=== TAREFA A FAZER ===
No texto sobre reflexividade e previsões económicas, em que ano a revista Journal of Economic Methodology dedicou um número especial à obra de George Soros?

Um outro contributo na abordagem da reflexividade é o trabalho de George Soros (2008). Talvez a sua condição de investidor-especulador tenha retirado credibilidade académica e científica aos seus trabalhos. Mas essa credibilidade tem vindo a crescer, como revela o número especial que dedicou à análise da sua obra a revista Journal of Economic Methodology, em 2013. George Soros anos que reflete sobre a interação entre a conduta individual nos mercados financeiros e as suas orientações de acordo com a visão da evolução desses mercados. O que os atores pensam sobre o mercado e isso inclui os seus prognósticos acerca do futuro e as potenciais reações face aos prognósticos , tem influência no seu próprio desenvolvimento. Ou, de uma forma mais simples, se os atores possuem algum tipo de conhecimento acerca do futuro, esse futuro previsto pode vir a ser modificado.

2. Sociologia e previsões económicas A questão da reflexividade tem sido estudada pela sociologia desde diferentes pontos de vista: como condição essencial de um tipo de sociedade altamente diferenciada (Beck, Giddens e Lash, 1994), como elemento consubstancial aos sistemas complexos (Luhmann, 1991) ou como critério de validez epistemológica e ferramenta metodológica nas ciências sociais (Bourdieu e Wacquant, 2005). No nosso caso, temos vindo focar a análise na reflexividade ligada ao conhecimento económico e, mais especificamente, no impacto das previsões na sociedade e da sociedade nas próprias previsões. Com este propósito, a nossa reflexão vai centrar-se em três questões que até agora emergiram apenas de forma indireta:

a. A relação entre as previsões e as supostas leis económicas que as sustentam.

b. A relação entre as previsões e a divulgação, ocultação ou manipulação estratégica do conhecimento socialmente relevante.

c. A relação entre as previsões e o saber económico de senso comum.

A partir desta reflexão tripla, procuramos chamar a atenção para o fundo social e político da produção de previsões económicas muito além da visão hiperespecializada e técnica que habitualmente existe sobre elas.

2.1. Previsões e leis económicas Qualquer previsão económica é sustentada por algum tipo de pressuposto relacionado com a existência de leis económicas. É verdade que falar em leis remete amiúde para um universo determinista e fechado de relações causais que, pelo menos teoricamente, permitem efetuar previsões sobre cenários futuros com uma precisão absoluta. No entanto, no campo das ciências sociais (e quer a economia, quer a sociologia fazem parte do mesmo), o conceito de lei é bem mais modesto. Segundo Lamo de Espinosa (1990: 97-104), autor imprescindível nesta matéria e a quem recorreremos sistematicamente para construir a nossa reflexão, seria possível falar em leis sociais ou económicas quando identificadas com regularidades ou generalizações empíricas cuja validez é sempre limitada. Como tal, a sua formulação geral adotaria a forma seguinte: sob certas condições, uma dada causa produz um dado efeito com umadada probabilidade compreendida entre 0 e 1. Embora a formulação pareça extremamente simples, a relação entre causa e efeito não é linear, sendo necessário especificá-la:

a. Nem todos os atores económicos sabem o mesmo acerca da causa. De fato, pode suceder que não saibam nada ou que não percebam que essa causa é, efetivamente, a que produz o efeito associado.

=== DADOS EXTRAÍDOS ===
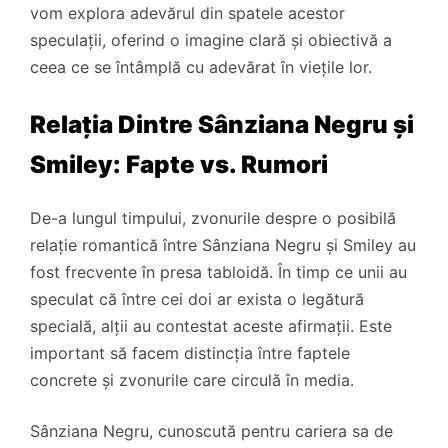
vom explora adevărul din spatele acestor
speculații, oferind o imagine clară și obiectivă a
ceea ce se întâmplă cu adevărat în viețile lor.
Relația Dintre Sânziana Negru și
Smiley: Fapte vs. Rumori
De-a lungul timpului, zvonurile despre o posibilă
relație romantică între Sânziana Negru și Smiley au
fost frecvente în presa tabloidă. În timp ce unii au
speculat că între cei doi ar exista o legătură
specială, alții au contestat aceste afirmații. Este
important să facem distincția între faptele
concrete și zvonurile care circulă în media.
Sânziana Negru, cunoscută pentru cariera sa de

=== RESPOSTA ABAIXO ===
Em 2013.